"M642 807 667" appears in one line of the records below. Output that line and each one after it, exactly, through the last line.
*-*-*
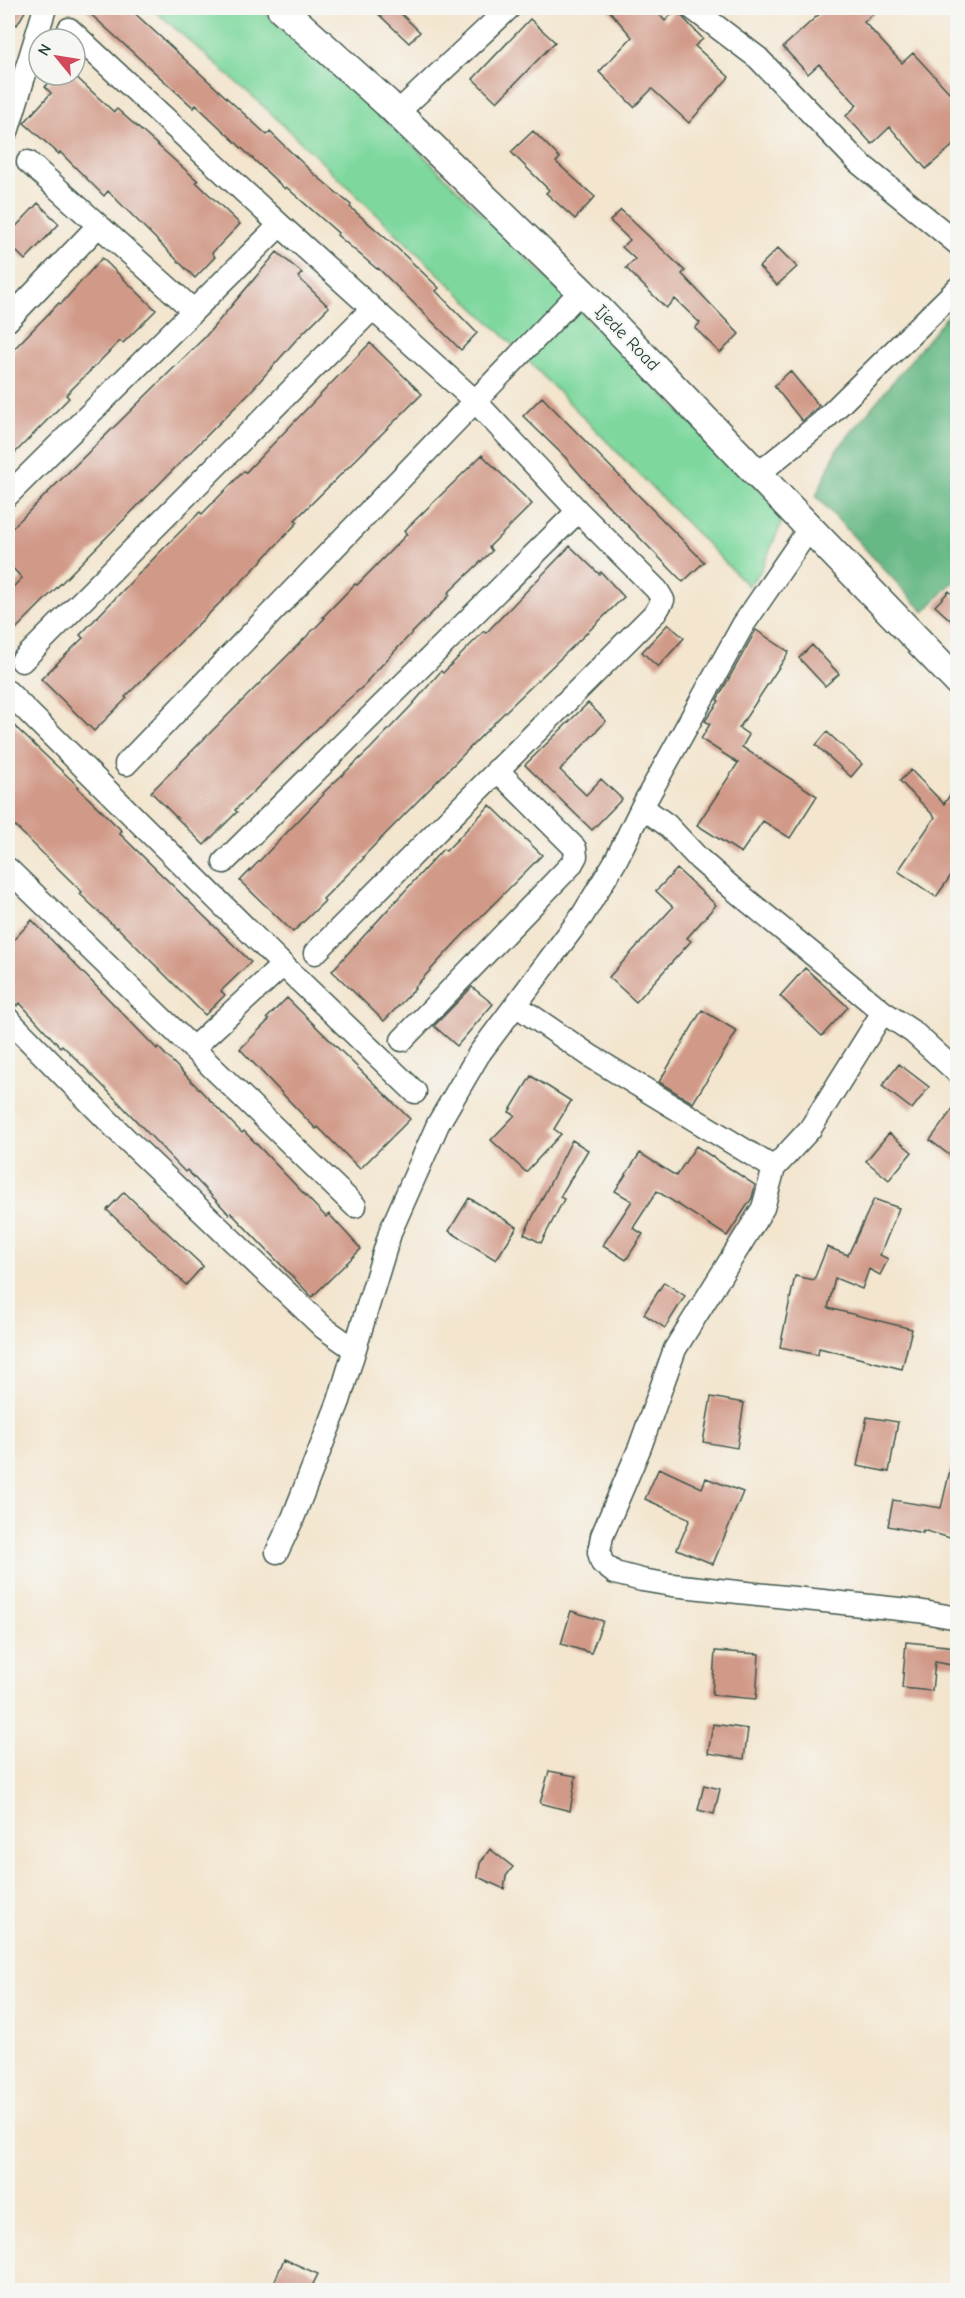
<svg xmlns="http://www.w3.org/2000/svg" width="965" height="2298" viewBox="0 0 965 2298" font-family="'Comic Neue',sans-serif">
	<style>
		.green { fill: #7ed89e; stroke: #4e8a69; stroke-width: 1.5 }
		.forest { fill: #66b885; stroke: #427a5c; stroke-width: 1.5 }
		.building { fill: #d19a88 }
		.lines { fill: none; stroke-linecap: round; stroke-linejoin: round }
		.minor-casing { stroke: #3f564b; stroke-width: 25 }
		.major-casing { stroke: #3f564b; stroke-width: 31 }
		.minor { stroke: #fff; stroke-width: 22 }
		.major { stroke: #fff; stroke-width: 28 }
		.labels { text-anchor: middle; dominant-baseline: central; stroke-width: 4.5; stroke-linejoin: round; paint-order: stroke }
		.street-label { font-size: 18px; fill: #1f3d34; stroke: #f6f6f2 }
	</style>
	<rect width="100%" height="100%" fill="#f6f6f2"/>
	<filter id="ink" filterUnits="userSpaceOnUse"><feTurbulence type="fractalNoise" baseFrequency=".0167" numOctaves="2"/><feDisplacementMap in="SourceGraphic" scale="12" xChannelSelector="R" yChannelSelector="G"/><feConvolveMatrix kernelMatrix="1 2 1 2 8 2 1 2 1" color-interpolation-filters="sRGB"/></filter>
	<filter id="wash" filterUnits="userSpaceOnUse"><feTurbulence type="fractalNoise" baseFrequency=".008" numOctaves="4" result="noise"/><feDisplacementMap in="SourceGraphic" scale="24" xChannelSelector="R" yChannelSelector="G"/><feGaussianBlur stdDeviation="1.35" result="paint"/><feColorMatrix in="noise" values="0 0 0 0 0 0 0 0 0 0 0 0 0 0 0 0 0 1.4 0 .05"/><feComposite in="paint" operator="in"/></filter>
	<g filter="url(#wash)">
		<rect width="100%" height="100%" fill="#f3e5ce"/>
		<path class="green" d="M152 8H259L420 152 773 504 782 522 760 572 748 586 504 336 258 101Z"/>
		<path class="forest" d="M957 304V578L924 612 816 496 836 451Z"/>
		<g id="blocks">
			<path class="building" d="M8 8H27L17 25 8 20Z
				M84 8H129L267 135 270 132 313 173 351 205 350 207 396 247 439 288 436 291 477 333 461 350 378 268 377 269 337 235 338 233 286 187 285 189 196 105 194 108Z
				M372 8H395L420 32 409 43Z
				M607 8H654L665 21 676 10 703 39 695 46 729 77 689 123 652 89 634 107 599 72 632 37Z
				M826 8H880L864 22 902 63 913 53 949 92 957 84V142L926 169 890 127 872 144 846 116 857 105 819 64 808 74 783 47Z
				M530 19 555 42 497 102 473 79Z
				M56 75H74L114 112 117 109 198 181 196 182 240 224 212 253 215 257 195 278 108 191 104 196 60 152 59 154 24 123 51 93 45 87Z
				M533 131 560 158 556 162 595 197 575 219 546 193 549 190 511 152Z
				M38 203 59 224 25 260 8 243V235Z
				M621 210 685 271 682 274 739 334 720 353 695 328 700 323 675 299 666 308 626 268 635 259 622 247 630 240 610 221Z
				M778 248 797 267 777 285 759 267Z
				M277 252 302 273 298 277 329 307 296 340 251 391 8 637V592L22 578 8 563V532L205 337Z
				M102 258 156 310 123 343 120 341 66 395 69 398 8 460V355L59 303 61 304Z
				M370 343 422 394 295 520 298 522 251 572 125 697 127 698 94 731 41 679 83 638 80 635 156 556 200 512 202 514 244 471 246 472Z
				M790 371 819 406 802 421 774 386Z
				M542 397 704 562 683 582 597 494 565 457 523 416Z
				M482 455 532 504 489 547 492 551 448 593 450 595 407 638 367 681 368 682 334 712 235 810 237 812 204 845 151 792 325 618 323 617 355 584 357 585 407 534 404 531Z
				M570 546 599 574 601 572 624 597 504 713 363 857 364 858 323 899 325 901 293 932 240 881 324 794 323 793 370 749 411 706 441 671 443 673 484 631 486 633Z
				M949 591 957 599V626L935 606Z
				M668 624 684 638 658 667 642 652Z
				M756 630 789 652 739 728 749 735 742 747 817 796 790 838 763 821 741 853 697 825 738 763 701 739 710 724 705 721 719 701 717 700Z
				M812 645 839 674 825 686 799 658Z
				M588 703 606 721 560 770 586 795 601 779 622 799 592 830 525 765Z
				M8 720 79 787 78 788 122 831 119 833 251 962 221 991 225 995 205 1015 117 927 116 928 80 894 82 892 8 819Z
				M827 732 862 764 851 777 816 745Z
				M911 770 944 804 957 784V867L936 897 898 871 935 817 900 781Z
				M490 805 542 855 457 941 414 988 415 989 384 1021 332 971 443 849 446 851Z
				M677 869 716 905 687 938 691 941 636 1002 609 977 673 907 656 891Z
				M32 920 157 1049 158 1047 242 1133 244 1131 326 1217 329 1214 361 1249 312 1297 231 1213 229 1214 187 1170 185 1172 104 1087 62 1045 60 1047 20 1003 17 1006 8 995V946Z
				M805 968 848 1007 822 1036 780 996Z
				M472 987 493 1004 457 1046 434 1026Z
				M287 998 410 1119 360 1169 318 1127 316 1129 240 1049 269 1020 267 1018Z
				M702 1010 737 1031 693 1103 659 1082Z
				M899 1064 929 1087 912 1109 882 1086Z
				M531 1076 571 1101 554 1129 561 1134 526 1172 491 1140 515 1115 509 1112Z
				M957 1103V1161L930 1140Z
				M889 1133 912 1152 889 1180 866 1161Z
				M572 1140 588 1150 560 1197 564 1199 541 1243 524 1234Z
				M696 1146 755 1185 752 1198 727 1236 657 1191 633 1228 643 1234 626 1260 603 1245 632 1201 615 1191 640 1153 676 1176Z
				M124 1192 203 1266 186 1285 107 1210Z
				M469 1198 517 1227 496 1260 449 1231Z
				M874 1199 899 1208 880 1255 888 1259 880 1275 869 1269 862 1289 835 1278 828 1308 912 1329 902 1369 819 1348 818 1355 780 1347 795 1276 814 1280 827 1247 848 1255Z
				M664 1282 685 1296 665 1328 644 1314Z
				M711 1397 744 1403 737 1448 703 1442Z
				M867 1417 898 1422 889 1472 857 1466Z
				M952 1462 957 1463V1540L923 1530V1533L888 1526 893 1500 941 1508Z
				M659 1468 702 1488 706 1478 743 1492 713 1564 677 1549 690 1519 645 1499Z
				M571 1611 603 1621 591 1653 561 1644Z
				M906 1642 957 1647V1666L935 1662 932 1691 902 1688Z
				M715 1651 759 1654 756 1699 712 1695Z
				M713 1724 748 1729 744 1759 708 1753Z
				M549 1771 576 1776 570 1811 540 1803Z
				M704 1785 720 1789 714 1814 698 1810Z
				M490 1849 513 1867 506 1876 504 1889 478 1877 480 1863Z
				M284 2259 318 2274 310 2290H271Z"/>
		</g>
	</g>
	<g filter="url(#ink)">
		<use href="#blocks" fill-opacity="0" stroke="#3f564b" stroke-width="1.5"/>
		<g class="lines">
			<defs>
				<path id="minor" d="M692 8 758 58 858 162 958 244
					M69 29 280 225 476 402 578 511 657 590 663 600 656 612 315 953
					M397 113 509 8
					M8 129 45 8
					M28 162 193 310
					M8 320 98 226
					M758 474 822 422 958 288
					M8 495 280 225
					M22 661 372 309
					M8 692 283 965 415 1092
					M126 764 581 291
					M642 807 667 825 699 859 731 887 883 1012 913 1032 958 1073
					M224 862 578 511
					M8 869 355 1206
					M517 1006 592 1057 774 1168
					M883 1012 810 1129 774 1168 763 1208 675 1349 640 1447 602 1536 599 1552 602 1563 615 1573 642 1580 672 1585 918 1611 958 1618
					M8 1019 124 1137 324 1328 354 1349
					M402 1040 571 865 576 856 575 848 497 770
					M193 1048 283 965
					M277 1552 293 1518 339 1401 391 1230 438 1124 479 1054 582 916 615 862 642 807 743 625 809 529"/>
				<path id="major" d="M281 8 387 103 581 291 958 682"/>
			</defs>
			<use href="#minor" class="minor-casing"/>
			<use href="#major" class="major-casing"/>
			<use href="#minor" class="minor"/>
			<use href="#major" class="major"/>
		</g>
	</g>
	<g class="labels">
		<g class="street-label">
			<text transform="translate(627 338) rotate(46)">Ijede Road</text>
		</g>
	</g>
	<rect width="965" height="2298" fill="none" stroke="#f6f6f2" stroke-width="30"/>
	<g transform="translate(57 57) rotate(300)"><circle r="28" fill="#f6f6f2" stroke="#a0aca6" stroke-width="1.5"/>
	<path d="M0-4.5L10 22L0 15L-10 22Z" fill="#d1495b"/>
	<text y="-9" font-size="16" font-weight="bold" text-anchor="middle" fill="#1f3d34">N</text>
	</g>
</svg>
*-*-*
— Output for this exercise —
					M642 807 667 825 699 859 731 887 883 1012 913 1032 958 1073
					M224 862 578 511
					M8 869 355 1206
					M517 1006 592 1057 774 1168
					M883 1012 810 1129 774 1168 763 1208 675 1349 640 1447 602 1536 599 1552 602 1563 615 1573 642 1580 672 1585 918 1611 958 1618
					M8 1019 124 1137 324 1328 354 1349
					M402 1040 571 865 576 856 575 848 497 770
					M193 1048 283 965
					M277 1552 293 1518 339 1401 391 1230 438 1124 479 1054 582 916 615 862 642 807 743 625 809 529"/>
				<path id="major" d="M281 8 387 103 581 291 958 682"/>
			</defs>
			<use href="#minor" class="minor-casing"/>
			<use href="#major" class="major-casing"/>
			<use href="#minor" class="minor"/>
			<use href="#major" class="major"/>
		</g>
	</g>
	<g class="labels">
		<g class="street-label">
			<text transform="translate(627 338) rotate(46)">Ijede Road</text>
		</g>
	</g>
	<rect width="965" height="2298" fill="none" stroke="#f6f6f2" stroke-width="30"/>
	<g transform="translate(57 57) rotate(300)"><circle r="28" fill="#f6f6f2" stroke="#a0aca6" stroke-width="1.5"/>
	<path d="M0-4.5L10 22L0 15L-10 22Z" fill="#d1495b"/>
	<text y="-9" font-size="16" font-weight="bold" text-anchor="middle" fill="#1f3d34">N</text>
	</g>
</svg>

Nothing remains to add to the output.